TEXTE FOURNI
--
La seconde contrainte, c’est l’adaptabilité, l’environnement, le climat. Il y a beaucoup de choses qui ont un impact et c’est la raison pour laquelle on a prévu un accompagnement psychosocial pour ce volet.
Comment se fait concrètement l’accompagnement pour l’insertion économique des expatriés étant donné qu’on ne s’improvise pas entrepreneur du jour au lendemain ?
Nous sommes en étroite collaboration avec des institutions mises en place par l’Etat pour accompagner les porteurs de projets comme je le disais tantôt. Nous sommes juste un support, une plateforme de mise en relation avec ces institutions là. Nous travaillons de manière très bénévole, et comme je vous l’ai dit nous sommes de jeunes leaders très engagées, et nous sommes tous des entrepreneurs, tout ce que nous voulons c’est d’apporter une touche très particulière au mouvement associatif concernant l’immigration. Parce que nous ne pouvons pas être spectateurs de certaines choses. Si toutefois on acquière de l’expérience de l’expertise, et qu’on ne le partage pas, ca ne sert absolument à rien. Ca n’a aucun sens, Il faut dire également qu’il y a des expatriés qui ne sont pas au courant de l’existence de ces institutions là. Ce qui fait que nous sommes aussi une plateforme d’information par rapport à ces institutions qui sont disposées à accompagner ces expatriés. Nous avons aussi dans notre Plateforme, de jeunes leaders qui ont un savoir faire dans tous les domaines que ce soit dans l’agriculture, dans l’immobilier etc, et qui sont qui sont disposés à partager ce savoir faire avec les expatriés porteurs de projets.
Le terme développement durable revient souvent dans votre discours. En quoi ce que vous faites a un caractère de développement durable ?
Le 18 décembre dernier, c’était la journée internationale de l’immigration. J’ai eu l’honneur d’être choisie par la Direction Générale des sénégalais de l’extérieur comme maitresse de cérémonie et la Plateforme P.A.R.I.S Sn a aussi exposé. Le thème c’était le « développement inclusif » que moi j’appelle communément le développement durable. Pourquoi ce sujet a été élucidé cette année-ci ? Parque encore une fois, les premiers bailleurs de fonds ce sont les immigrés. Les accompagner, et faire un suivi de leurs investissements, ca doit mobiliser toute l’attention de nos autorités, et c’est déjà le cas. Le thème de cette année montre qu’ils aspirent à apporter une nouvelle touche par rapport à la gestion du patrimoine des immigrés. Monsieur Babacar BA que je remercie au passage qui est le Président de l’Alternative citoyenne qui a fait une très belle intervention a été un ancien Directeur Général de la Banque Of Africa (BOA). Il a expliqué qu’il fallait mettre en place une banque de la Diaspora. Parce que chaque instant ou nous parlons, il y a une somme qui quitte un pays x pour le Sénégal. Cet argent là on doit l’exploiter de manière très objective, c’est-à-dire l’investir dans un secteur bien précis, afin qu’il puisse y avoir un retour sur investissement, parce que quand vous investissez et qu’il y a rien en retour, à un certain moment, on peut se retrouver sans rien. Par contre, c’est quand il y a un retour sur investissement que nous disons que l’investissement est très productif, d’où un développement durable.
--
JEU DE DONNÉES
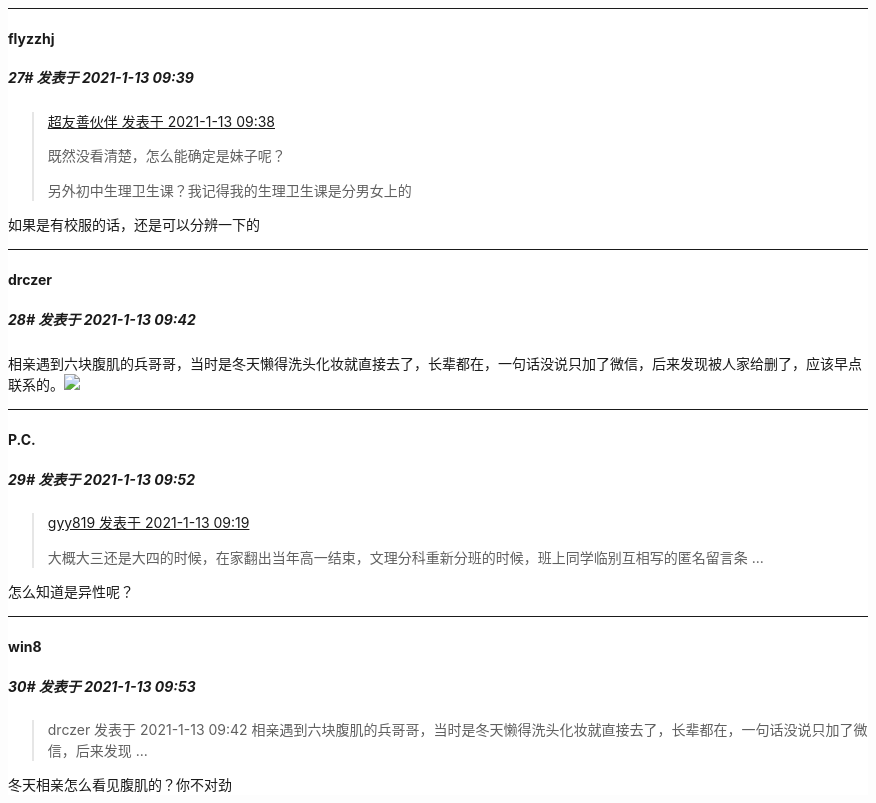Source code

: *****

####  flyzzhj  
##### 27#       发表于 2021-1-13 09:39



<blockquote><a href="httphttps://bbs.saraba1st.com/2b/forum.php?mod=redirect&amp;goto=findpost&amp;pid=50019208&amp;ptid=1982554" target="_blank">超友善伙伴 发表于 2021-1-13 09:38</a>

既然没看清楚，怎么能确定是妹子呢？

另外初中生理卫生课？我记得我的生理卫生课是分男女上的</blockquote>
如果是有校服的话，还是可以分辨一下的







*****

####  drczer  
##### 28#       发表于 2021-1-13 09:42




相亲遇到六块腹肌的兵哥哥，当时是冬天懒得洗头化妆就直接去了，长辈都在，一句话没说只加了微信，后来发现被人家给删了，应该早点联系的。<img src="https://static.saraba1st.com/image/smiley/face2017/152.png" referrerpolicy="no-referrer">







*****

####  P.C.  
##### 29#       发表于 2021-1-13 09:52



<blockquote><a href="httphttps://bbs.saraba1st.com/2b/forum.php?mod=redirect&amp;goto=findpost&amp;pid=50019012&amp;ptid=1982554" target="_blank">gyy819 发表于 2021-1-13 09:19</a>

大概大三还是大四的时候，在家翻出当年高一结束，文理分科重新分班的时候，班上同学临别互相写的匿名留言条 ...</blockquote>
怎么知道是异性呢？







*****

####  win8  
##### 30#       发表于 2021-1-13 09:53



<blockquote>drczer 发表于 2021-1-13 09:42
相亲遇到六块腹肌的兵哥哥，当时是冬天懒得洗头化妆就直接去了，长辈都在，一句话没说只加了微信，后来发现 ...</blockquote>
冬天相亲怎么看见腹肌的？你不对劲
--
TRAVAIL DEMANDÉ A
Répondez aux questions suivantes sur l'entretien consacré à l'accompagnement des expatriés :
(i) Quelle est la seconde contrainte mentionnée ?
(ii) À quelle date a eu lieu la journée internationale de l'immigration ?
(iii) Selon Babacar BA, que fallait-il mettre en place ?
TRAVAIL DEMANDÉ B
Veuillez mettre à jour le passage de l'entretien consacré à l'accompagnement des expatriés compris entre « La seconde contrainte, c’est » et « pour ce volet. », inclus, en remplaçant « accompagnement psychosocial » par « soutien psychologique ».
TRAVAIL DEMANDÉ C
Rédigez la suite de l'entretien consacré à l'accompagnement des expatriés, à partir de sa dernière phrase.

ZONE DE RÉPONSE A
(i) L'adaptabilité, l'environnement, le climat.
(ii) Le 18 décembre.
(iii) Une banque de la Diaspora.

ZONE DE RÉPONSE B
La seconde contrainte, c’est l’adaptabilité, l’environnement, le climat. Il y a beaucoup de choses qui ont un impact et c’est la raison pour laquelle on a prévu un soutien psychologique pour ce volet.

ZONE DE RÉPONSE C
Quel regard portez-vous sur les instruments étatiques de promotion de l’investissement productif de la Diaspora?
Personnellement ce sont des initiatives que je salue. Parce que les autorités sont conscientes que la jeunesse c’est le patrimoine d’un pays. C’est tant mieux pour cette jeunesse à condition qu’elle soit consciente elle-même. C’est une jeunesse consciente qui est en mesure d’entreprendre et se dire oui effectivement je ne dois pas me poser la question de savoir qu’est-ce que mon pays a fait pour moi, mais qu’est-ce que moi j’ai fait pour mon pays. Si mon pays pose les premiers jalons pour que moi je puisse m’investir, je dis que ce sont des initiatives à saluer. Le Directeur général des sénégalais de l’extérieur monsieur Sory Kaba a bien précisé lors de la journée internationale de la migration qu’a partir de cette journée il y aura une nouvelle ère dans la gestion des immigrés au Sénégal. Donc on peut dire que ca donne un souffle rassurant à la diaspora, qui est aussi à l’écoute parce que cette tranquillité psychologique est essentielle pour nous. Mieux encore, elle est importante lorsqu’elle est objective pour que nous ne sentions pas que ce ne sont que des promesses.
Sauf que ces instruments étatiques ont des limites objectives par exemple en termes de plafond de financement ? Où en êtes-vous avec le projet de Banque pour la Diaspora ?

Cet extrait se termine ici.